Task 2. Example Data
Create the startup database script that will create a database initial state:
- Warehouse - add at least 20 different products
- Purchase/Sale/... - create at least 5 records in the order history table (history tab)
The database startup script should be executed automatically on HSQLDB start.
Task 3. SQL queries.
Create and deliver the SQL queries that will return:
- Query that returns the most popular product name, total quantity, unit price and unit price multiplied by the total quantity sold (most popular one is the one that gave highest income - last column max number)
- Query that returns the date with the highest income (should return only one row)
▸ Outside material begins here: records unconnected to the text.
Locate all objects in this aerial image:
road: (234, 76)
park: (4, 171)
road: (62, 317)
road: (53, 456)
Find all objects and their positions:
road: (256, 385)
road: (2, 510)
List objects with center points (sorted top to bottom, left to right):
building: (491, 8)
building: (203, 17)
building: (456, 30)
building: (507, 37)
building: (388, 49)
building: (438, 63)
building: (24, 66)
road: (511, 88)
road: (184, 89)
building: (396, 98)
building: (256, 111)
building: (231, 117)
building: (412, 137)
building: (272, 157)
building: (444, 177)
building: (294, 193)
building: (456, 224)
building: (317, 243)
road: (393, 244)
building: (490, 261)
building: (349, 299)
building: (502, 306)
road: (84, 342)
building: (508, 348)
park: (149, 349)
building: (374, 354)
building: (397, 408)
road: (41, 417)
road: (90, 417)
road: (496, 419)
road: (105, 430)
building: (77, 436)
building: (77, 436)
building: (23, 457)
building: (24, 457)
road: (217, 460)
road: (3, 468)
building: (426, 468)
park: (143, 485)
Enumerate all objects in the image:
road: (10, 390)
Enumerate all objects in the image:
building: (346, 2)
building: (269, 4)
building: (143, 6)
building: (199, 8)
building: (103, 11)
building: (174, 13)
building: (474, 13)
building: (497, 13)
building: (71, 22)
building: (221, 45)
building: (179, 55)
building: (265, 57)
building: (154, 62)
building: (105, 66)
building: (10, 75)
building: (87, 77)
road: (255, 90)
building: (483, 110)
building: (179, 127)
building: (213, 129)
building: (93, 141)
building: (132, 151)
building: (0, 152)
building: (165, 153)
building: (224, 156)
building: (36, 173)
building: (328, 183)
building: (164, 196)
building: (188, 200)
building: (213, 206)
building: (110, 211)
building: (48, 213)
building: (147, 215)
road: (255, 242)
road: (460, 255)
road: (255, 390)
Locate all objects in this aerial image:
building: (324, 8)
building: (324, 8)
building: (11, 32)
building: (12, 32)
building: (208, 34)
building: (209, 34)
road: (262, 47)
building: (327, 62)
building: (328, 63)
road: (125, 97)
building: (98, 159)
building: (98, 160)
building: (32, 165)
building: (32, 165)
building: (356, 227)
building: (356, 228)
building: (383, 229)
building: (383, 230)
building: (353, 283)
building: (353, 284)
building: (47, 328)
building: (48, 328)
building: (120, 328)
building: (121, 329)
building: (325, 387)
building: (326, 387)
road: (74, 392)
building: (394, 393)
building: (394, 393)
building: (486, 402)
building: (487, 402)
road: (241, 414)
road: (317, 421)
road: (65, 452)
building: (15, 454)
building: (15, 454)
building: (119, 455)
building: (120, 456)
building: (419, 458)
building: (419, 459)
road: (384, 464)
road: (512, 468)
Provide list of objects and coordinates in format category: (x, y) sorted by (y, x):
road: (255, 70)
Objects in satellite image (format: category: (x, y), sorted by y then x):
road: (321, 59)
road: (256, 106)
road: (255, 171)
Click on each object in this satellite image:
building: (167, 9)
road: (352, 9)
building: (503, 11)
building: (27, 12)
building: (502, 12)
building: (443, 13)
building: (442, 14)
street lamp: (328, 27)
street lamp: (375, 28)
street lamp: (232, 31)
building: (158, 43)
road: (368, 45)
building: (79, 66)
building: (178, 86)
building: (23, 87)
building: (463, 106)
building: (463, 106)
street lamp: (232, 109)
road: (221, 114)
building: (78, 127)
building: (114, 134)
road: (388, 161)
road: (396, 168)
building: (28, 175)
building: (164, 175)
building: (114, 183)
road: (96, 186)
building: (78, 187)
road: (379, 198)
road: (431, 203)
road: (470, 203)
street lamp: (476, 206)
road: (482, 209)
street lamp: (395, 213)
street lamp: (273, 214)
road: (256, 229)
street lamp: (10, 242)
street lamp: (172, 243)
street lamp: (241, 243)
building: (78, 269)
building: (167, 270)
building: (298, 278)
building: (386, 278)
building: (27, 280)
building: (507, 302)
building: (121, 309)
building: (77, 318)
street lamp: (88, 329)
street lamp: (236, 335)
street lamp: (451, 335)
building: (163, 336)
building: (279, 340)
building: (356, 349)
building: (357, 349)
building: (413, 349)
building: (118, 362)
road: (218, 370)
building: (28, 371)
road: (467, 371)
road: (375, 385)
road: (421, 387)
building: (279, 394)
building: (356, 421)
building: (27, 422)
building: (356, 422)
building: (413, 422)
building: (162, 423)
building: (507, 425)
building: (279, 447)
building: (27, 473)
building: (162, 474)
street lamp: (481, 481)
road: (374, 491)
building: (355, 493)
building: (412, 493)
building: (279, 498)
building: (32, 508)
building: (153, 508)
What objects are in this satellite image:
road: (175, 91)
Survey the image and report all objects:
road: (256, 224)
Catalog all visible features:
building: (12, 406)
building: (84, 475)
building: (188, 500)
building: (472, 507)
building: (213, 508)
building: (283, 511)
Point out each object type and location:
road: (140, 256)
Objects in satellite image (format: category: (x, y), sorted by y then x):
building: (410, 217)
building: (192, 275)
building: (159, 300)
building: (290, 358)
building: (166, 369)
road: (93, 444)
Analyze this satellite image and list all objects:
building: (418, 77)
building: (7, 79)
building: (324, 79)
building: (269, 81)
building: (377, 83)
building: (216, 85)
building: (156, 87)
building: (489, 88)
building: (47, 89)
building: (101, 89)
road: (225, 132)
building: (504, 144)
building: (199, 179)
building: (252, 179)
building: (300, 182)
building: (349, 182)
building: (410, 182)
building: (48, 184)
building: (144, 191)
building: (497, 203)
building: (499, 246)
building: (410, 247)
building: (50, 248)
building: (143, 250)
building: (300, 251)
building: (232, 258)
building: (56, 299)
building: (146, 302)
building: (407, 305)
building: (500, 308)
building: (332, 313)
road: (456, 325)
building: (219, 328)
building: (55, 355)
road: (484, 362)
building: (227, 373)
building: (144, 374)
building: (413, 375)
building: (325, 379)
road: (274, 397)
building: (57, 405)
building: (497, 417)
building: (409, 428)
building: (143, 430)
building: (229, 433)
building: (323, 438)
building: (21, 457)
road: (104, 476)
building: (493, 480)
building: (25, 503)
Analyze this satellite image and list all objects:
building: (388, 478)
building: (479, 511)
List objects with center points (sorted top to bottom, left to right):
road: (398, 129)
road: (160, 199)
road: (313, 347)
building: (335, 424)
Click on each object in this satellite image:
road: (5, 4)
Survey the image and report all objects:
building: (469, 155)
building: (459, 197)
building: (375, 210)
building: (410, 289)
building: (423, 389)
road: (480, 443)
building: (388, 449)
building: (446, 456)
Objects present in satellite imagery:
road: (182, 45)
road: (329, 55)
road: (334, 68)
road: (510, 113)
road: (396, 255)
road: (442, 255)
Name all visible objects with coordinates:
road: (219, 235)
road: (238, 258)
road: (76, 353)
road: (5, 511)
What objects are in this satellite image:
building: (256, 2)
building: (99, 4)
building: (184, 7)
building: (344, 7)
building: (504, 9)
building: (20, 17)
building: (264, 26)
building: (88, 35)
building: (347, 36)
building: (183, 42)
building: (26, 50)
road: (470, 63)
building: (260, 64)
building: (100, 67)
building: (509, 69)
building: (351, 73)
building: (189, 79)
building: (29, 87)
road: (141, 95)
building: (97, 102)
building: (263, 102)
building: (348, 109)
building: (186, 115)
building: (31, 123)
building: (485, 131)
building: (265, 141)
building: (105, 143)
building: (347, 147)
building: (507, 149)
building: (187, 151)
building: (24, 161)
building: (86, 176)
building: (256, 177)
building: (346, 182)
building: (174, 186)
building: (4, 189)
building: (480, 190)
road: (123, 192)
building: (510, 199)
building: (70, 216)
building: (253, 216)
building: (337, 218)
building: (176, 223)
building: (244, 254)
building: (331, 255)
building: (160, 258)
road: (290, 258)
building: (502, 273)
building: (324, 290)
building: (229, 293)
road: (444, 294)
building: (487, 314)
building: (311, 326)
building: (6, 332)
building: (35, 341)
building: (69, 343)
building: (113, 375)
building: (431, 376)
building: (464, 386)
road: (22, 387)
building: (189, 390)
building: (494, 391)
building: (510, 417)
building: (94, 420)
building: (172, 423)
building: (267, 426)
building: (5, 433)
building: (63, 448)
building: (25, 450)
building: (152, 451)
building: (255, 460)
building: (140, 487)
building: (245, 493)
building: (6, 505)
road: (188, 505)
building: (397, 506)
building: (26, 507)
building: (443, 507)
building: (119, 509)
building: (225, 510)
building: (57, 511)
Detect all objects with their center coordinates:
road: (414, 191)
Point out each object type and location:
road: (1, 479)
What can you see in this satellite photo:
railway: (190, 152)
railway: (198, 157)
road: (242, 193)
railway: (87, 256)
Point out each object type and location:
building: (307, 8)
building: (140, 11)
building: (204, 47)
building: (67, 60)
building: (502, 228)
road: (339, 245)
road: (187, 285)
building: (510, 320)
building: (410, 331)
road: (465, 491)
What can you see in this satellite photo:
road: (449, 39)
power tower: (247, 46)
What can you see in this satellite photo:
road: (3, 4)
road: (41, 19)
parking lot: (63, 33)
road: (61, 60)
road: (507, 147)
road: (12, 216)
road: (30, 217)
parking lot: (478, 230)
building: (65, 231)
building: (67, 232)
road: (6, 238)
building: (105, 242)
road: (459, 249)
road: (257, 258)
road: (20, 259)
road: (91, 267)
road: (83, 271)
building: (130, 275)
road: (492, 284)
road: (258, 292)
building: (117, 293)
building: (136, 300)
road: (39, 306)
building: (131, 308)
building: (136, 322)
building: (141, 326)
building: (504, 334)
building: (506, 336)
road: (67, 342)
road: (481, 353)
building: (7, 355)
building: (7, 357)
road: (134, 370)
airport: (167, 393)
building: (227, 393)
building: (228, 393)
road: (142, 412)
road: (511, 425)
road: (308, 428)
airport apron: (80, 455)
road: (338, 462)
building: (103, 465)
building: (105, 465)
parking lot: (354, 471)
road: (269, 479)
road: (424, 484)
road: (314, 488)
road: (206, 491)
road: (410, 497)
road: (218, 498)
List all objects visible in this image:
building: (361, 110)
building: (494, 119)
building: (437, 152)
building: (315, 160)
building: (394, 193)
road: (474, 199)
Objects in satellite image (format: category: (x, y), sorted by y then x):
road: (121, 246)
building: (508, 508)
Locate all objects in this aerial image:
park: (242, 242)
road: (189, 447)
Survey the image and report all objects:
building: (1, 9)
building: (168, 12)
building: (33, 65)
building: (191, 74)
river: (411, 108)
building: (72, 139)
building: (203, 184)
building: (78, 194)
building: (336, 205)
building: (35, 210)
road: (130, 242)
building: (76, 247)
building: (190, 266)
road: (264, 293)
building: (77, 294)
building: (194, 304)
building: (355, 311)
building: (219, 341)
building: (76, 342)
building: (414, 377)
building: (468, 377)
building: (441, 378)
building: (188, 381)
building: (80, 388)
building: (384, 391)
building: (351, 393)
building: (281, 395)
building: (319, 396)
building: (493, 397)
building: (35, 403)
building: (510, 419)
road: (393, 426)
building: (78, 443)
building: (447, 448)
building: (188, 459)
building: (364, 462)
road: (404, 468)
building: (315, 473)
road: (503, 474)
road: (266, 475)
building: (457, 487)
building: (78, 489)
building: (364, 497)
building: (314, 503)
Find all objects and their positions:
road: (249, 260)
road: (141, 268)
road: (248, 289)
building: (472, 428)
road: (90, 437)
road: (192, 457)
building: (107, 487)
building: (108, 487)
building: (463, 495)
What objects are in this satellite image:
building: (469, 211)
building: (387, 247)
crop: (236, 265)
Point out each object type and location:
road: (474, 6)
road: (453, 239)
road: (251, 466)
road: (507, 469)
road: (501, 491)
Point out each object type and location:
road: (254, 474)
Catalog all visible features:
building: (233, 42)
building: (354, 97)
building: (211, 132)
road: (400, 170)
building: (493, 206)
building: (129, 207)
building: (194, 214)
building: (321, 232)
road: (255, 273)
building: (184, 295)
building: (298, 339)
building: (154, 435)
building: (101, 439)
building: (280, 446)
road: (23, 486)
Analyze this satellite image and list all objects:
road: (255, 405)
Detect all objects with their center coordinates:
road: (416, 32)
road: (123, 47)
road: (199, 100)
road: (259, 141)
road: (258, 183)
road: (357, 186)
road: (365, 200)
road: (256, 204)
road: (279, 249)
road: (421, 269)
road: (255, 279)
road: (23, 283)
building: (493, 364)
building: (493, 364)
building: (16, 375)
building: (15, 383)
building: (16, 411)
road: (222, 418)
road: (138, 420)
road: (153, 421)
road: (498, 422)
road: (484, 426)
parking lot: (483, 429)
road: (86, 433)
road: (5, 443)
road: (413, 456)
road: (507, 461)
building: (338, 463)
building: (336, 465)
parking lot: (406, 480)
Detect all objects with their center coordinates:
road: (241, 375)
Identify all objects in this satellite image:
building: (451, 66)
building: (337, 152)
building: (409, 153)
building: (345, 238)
We encourage you to fill the database with different data to perform a more reliable testing of the queries. It would be extremely difficult to guarantee the correctness if you have 1-2 clients or if all sales were created during one day.
Submission of the Results
Note: If you had some problems in the previous labs, you need to fix them during this lab. For example if your ANT did not work and you were penalized for it during the previous lab evaluation you should fix ANT script for this lab evaluation or you could be penalized again for the code design.
- Create a new tag with name homework_5 where you commit the final solution, comment it with "Homework 5". As a result your solution on the GitHub should have the link:
- https://github.com/[account name]/[repo name]/tree/homework_5
- SQL queries produced in the task 3 should be delivered using the GitHub wiki
Links
- Hibernate annotations: official documentation
- Hibernate Query Language (HQL): official documentation
- More about Hibernate
JPA (Java Persistence API)
- tutorial "Understanding the Java Persistence API"(ignore 3rd page OpenJPA configuring part, during the lab we use Hibernate instead of the OpenJPA. Everything else is the same.)